PROBLEM STATEMENT
Return, word for word, the lines of the listing below from the one with "H&E whole-slide image, low-resolution" through the one with "Pathologist's review note", and no other lines.

EXERCISE INPUT
* * *
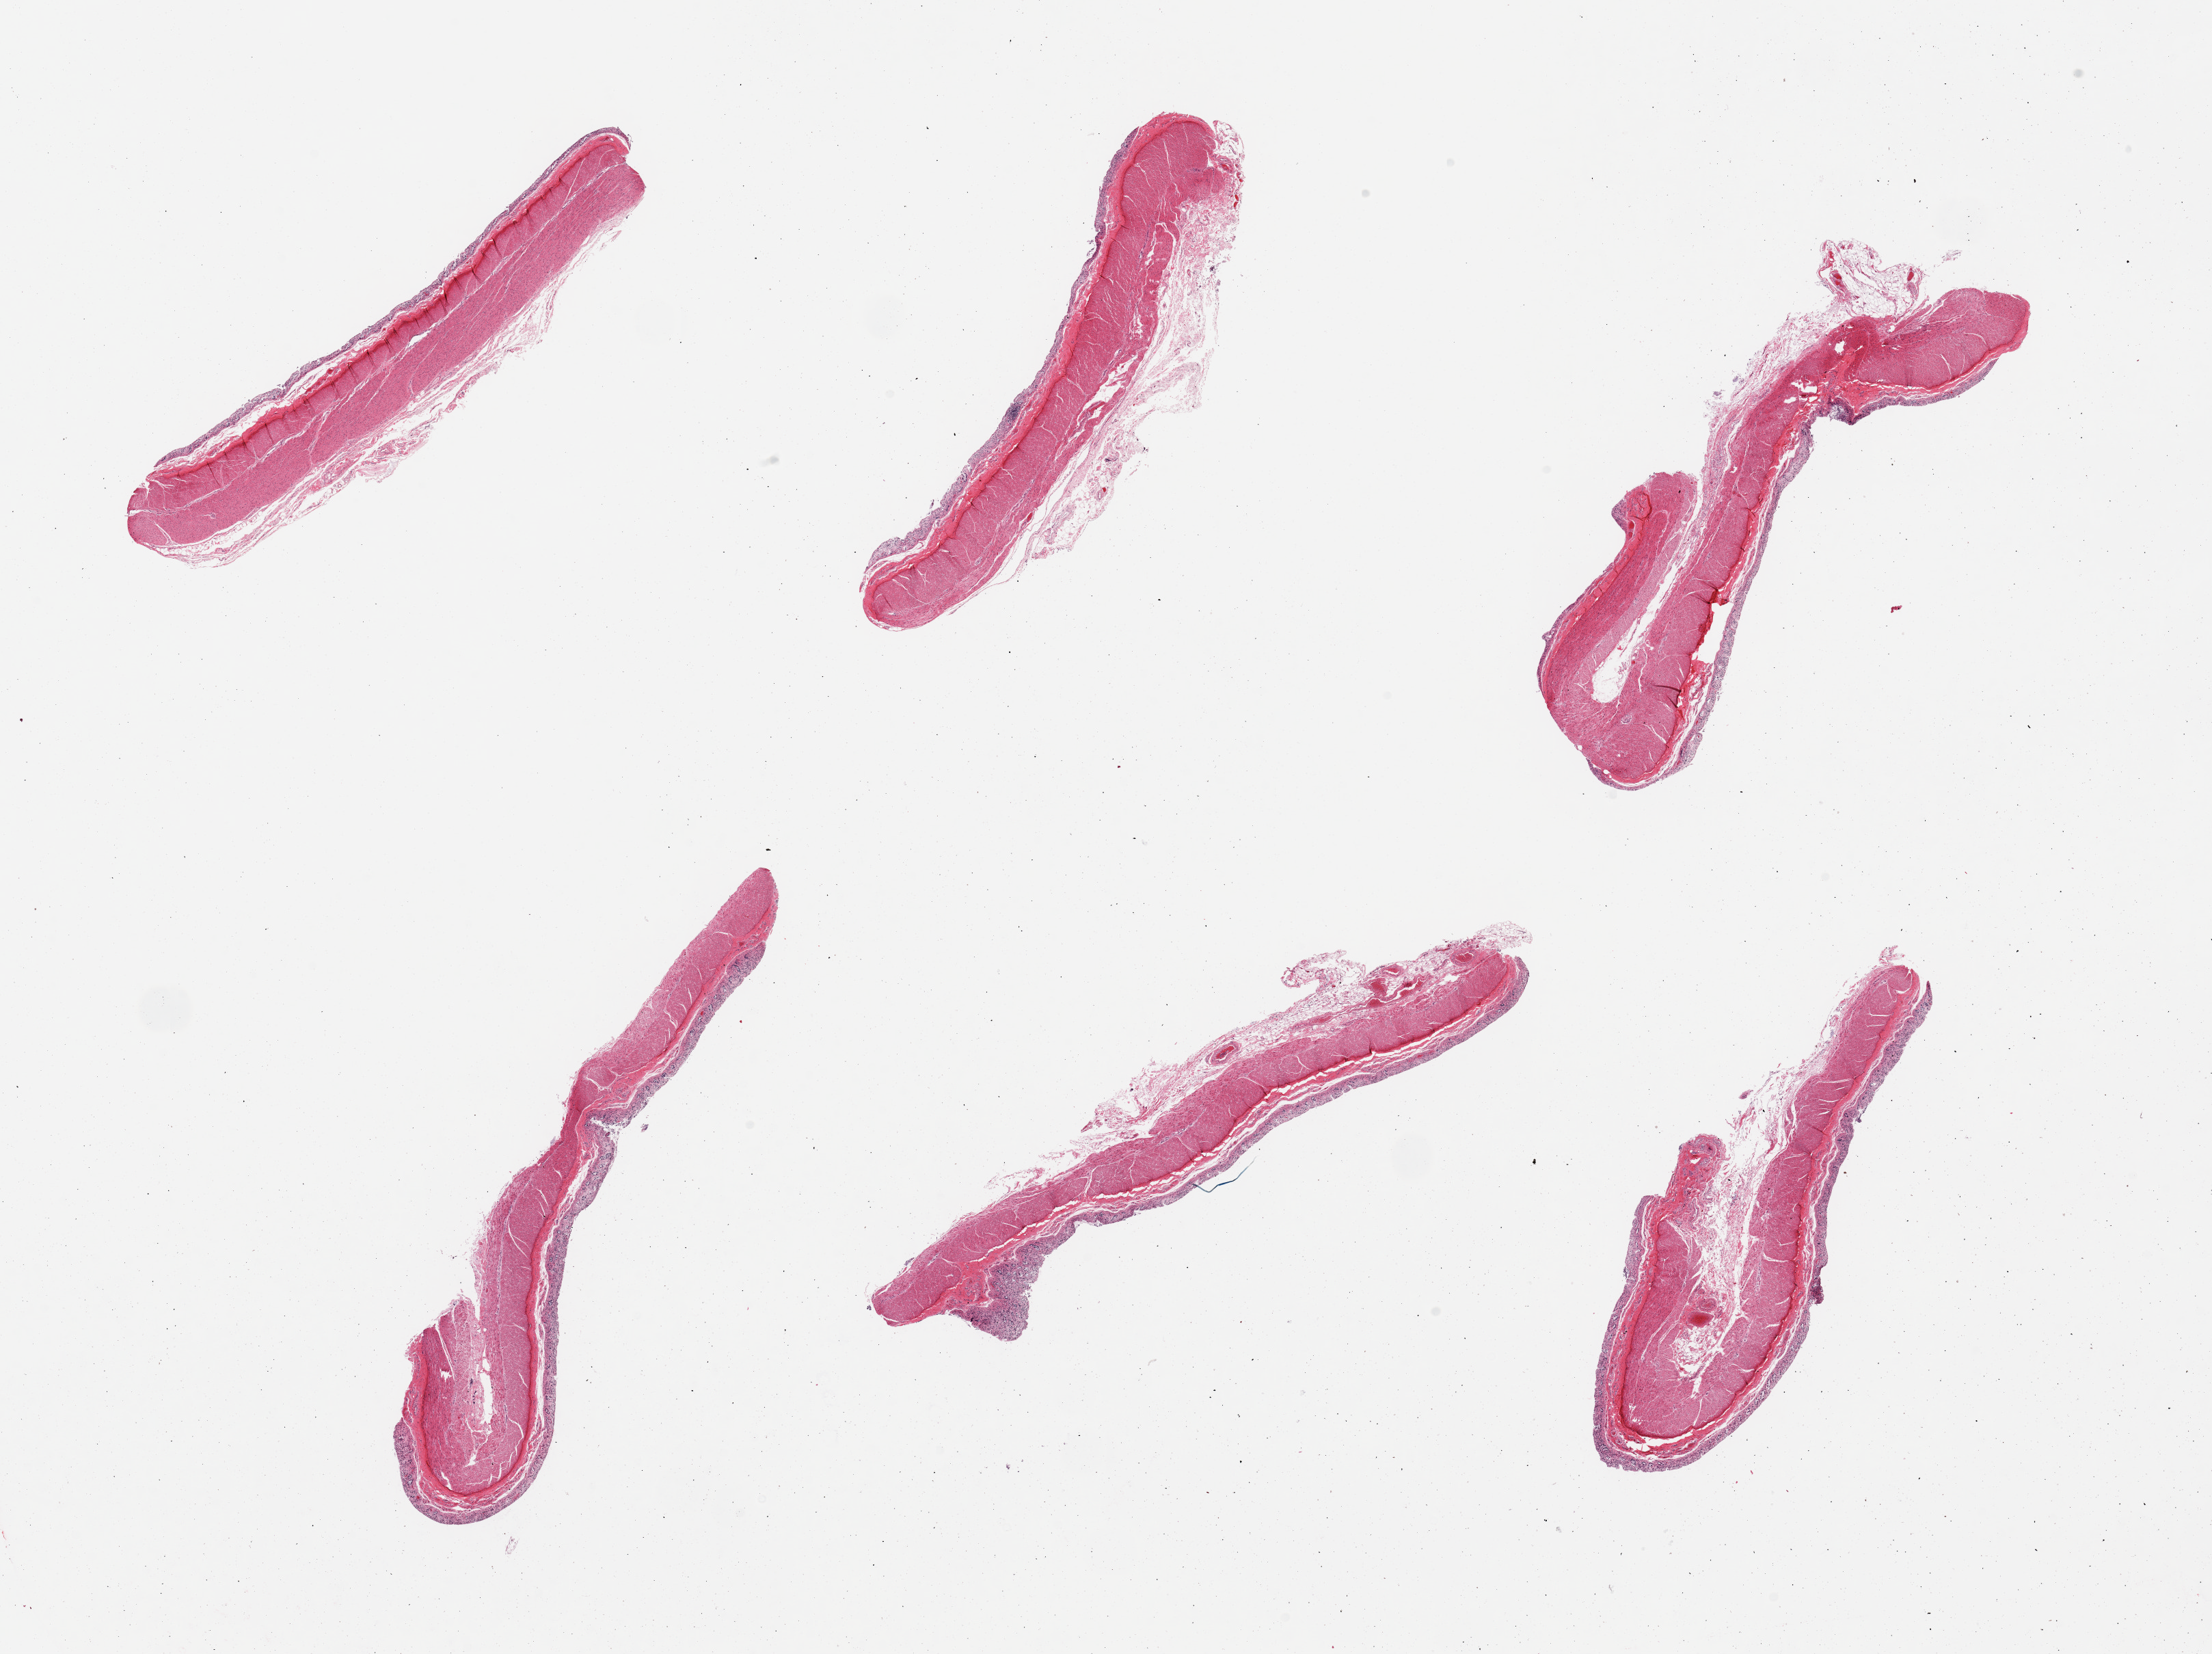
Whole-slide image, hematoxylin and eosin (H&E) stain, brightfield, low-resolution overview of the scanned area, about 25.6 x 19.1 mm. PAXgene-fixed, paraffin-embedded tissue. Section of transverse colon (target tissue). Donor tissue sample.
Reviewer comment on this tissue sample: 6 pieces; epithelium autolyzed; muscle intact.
* * *
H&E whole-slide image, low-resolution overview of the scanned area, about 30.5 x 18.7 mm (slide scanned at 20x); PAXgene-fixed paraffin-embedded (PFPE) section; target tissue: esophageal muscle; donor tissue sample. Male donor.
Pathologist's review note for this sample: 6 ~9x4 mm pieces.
* * *
OUTPUT
H&E whole-slide image, low-resolution overview of the scanned area, about 30.5 x 18.7 mm (slide scanned at 20x); PAXgene-fixed paraffin-embedded (PFPE) section; target tissue: esophageal muscle; donor tissue sample. Male donor.
Pathologist's review note for this sample: 6 ~9x4 mm pieces.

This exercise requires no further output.